Now we finish the proof from 2 to 1. 

Note that $\mathrm{Nondescendents}_i$ is a non-trivial parent-closed set nodes of rank $k\geq 0$, and $\{X_i\}\cup \mathrm{Nondescendents}_i$ is a non-trivial parent-closed set nodes of rank $k+1$.

Enumerate without repetition $\mathrm{Nondescendents}_i$ as $Y_1, \ldots Y_m$ and set $Y_{m+1}=X_i$.

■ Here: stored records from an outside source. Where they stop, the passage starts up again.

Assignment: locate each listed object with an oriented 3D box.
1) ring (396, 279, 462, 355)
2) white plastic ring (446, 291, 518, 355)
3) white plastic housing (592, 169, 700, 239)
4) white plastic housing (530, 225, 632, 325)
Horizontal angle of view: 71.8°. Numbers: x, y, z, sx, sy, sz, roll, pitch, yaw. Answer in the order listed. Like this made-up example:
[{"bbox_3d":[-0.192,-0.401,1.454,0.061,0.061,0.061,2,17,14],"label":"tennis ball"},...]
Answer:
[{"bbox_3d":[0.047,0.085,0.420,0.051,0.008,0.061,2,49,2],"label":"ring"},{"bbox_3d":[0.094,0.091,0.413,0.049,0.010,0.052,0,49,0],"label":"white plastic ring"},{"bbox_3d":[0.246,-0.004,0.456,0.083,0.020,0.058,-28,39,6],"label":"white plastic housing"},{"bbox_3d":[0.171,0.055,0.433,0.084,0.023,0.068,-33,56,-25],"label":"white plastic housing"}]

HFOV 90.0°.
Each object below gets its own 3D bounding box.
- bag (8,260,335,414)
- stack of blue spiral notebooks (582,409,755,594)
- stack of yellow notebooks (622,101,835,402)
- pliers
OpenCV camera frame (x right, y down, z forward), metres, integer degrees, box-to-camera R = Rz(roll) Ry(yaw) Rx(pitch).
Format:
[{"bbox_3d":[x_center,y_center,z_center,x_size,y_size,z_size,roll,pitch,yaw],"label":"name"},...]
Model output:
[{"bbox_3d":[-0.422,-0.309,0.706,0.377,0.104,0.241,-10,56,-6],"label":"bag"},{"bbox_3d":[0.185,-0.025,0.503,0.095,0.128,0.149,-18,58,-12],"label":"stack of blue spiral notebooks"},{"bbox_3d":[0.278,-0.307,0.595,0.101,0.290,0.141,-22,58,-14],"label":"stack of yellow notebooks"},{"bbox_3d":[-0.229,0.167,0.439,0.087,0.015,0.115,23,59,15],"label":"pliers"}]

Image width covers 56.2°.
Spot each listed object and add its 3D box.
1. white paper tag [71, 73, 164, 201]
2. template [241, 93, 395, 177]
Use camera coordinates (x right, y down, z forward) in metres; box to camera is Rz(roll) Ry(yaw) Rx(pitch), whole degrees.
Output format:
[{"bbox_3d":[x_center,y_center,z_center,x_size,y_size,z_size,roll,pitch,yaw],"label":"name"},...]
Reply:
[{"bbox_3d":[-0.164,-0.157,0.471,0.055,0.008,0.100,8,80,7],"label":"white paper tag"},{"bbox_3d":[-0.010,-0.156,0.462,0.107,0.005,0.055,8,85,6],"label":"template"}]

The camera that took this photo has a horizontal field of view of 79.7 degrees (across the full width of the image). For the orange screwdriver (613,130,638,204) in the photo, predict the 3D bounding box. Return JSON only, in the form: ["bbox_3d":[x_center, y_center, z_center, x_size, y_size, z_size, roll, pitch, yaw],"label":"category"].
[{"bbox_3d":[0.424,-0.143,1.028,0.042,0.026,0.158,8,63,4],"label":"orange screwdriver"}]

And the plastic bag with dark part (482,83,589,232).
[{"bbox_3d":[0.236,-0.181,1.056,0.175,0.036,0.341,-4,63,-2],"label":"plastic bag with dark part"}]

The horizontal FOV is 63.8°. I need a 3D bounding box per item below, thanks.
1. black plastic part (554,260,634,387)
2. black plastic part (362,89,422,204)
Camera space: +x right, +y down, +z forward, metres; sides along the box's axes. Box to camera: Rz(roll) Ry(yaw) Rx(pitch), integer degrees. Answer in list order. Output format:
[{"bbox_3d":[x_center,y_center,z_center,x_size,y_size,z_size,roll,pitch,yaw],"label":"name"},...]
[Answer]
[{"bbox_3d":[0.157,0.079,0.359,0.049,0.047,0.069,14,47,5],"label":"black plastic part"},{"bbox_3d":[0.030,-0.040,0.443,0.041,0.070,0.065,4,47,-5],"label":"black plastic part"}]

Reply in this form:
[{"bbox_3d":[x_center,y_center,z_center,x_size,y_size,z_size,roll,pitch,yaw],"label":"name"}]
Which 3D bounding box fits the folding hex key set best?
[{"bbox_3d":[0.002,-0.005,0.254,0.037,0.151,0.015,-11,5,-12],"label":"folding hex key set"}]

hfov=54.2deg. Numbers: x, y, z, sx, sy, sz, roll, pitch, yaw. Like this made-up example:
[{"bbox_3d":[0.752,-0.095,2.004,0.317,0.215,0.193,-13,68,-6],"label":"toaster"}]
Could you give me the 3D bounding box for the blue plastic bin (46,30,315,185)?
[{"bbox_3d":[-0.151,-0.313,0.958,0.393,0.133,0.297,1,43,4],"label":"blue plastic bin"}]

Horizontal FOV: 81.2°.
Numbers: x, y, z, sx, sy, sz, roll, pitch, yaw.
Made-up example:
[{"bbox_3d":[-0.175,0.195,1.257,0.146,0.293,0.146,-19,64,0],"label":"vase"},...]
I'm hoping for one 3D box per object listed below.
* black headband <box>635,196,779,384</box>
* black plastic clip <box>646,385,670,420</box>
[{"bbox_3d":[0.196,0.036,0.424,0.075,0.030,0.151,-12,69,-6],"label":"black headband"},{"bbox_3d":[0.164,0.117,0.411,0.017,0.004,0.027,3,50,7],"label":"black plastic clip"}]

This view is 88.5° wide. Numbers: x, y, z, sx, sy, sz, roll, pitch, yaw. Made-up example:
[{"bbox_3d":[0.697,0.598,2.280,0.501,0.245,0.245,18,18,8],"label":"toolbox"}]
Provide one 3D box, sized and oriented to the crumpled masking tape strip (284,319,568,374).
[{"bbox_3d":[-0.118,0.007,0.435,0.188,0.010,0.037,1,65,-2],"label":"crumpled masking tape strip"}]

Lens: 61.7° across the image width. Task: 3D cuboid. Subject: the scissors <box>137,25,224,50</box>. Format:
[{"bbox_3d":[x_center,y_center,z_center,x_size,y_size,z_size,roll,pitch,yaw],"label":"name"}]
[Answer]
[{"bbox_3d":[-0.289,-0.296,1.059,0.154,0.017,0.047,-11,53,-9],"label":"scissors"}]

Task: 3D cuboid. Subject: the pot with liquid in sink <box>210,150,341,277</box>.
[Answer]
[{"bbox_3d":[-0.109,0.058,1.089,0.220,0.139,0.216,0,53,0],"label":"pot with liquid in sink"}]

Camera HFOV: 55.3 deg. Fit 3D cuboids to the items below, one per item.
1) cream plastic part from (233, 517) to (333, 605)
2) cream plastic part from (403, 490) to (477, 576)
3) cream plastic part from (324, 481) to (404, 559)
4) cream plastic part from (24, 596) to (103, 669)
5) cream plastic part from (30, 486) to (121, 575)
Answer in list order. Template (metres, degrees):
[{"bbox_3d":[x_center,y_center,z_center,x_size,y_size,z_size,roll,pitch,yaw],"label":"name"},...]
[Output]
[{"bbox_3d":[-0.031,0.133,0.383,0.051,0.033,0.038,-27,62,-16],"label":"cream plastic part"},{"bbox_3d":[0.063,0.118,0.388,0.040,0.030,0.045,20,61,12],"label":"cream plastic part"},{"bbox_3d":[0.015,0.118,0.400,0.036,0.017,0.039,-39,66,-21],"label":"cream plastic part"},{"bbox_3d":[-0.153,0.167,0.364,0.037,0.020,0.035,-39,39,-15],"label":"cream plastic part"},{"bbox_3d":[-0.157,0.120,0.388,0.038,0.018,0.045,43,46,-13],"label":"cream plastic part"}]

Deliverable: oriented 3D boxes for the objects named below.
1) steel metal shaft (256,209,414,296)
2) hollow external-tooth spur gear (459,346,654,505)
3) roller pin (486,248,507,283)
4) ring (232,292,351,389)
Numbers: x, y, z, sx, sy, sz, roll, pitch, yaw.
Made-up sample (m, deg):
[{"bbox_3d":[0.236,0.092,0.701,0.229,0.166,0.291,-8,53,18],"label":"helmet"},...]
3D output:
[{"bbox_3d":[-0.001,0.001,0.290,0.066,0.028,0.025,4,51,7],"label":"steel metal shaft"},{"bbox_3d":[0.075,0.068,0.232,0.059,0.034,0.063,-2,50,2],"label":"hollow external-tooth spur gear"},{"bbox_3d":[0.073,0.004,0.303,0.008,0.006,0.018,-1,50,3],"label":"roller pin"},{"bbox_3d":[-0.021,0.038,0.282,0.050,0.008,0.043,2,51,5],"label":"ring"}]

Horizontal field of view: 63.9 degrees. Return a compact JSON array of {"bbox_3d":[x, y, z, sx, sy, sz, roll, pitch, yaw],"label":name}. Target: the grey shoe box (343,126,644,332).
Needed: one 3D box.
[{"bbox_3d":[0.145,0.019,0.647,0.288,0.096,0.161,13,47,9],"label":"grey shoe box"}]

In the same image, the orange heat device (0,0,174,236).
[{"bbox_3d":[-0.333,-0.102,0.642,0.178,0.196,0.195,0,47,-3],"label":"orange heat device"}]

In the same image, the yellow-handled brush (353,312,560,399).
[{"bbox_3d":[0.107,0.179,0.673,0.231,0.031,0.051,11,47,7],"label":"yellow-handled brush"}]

Further, set $z_1=y_1, \ldots, z_m=y_m$, and likewise set $Z_1=Y_1, \ldots, Z_m=Y_m, Z_{m+1}=Y_{m+1}$.

Then one has:

$P(Y_{m+1}=y_{m+1} \mid Y_1=y_1, \ldots, Y_m=y_m)$

$=\frac{P(Y_1=y_1, \ldots, Y_m=y_m, Y_{m+1}=y_{m+1})}{P(Y_1=y_1, \ldots, Y_m=y_m,)}$

$=\frac{P(Y_1=y_1, \ldots, Y_m=y_m, Y_{m+1}=y_{m+1})}{\sum_{z_{m+1}} P(Z_1=z_1, \ldots, Z_m=z_m, Z_{m+1}=z_{m+1})}$

$=\frac{ \prod_{j=1}^{m+1} P(Y_j=y_j \mid Y_{a_j(1)}= y_{a_j(1)}, \ldots, Y_{a_j(n_j)}= y_{a_j(n_j)})   }{ \sum_{z_{m+1}}  \prod_{j=1}^{m+1} P(Z_j=z_j \mid Z_{a_j(1)}= z_{a_j(1)}, \ldots, Z_{a_j(n_j)}= z_{a_j(n_j)})  }$ by two applications of lemma

$ = \frac{ P(Y_m=y_m \mid Y_{a_m(1)}= y_{a_m(1)}, \ldots, Y_{a_m(n_m)}= y_{a_j(n_j)})\cdot \prod_{j=1}^{m} P(Y_j=y_j \mid Y_{a_j(1)}= y_{a_j(1)}, \ldots, Y_{a_j(n_j)}= y_{a_j(n_j)})   }{ \sum_{z_{m+1}}   P(Z_{m+1}=z_{m+1} \mid Z_{a_{m+1}(1)}= z_{a_{m+1}(1)}, \ldots, Z_{a_{m+1}(n_{m+1})}= z_{a_{m+1}(n_{m+1})}) \cdot \prod_{j=1}^{m} P(Z_j=z_j \mid Z_{a_j(1)}= z_{a_j(1)}, \ldots, Z_{a_j(n_j)}= z_{a_j(n_j)})  }$ 

$= \frac{ P(Y_m=y_m \mid Y_{a_m(1)}= y_{a_m(1)}, \ldots, Y_{a_m(n_m)}= y_{a_j(n_j)})\cdot \prod_{j=1}^{m} P(Y_j=y_j \mid Y_{a_j(1)}= y_{a_j(1)}, \ldots, Y_{a_j(n_j)}= y_{a_j(n_j)})   }{  \prod_{j=1}^{m} P(Z_j=z_j \mid Z_{a_j(1)}= z_{a_j(1)}, \ldots, Z_{a_j(n_j)}= z_{a_j(n_j)})  }$

$ = P(Y_m=y_m \mid Y_{a_m(1)}= y_{a_m(1)}, \ldots, Y_{a_m(n_m)}= y_{a_j(n_j)})$.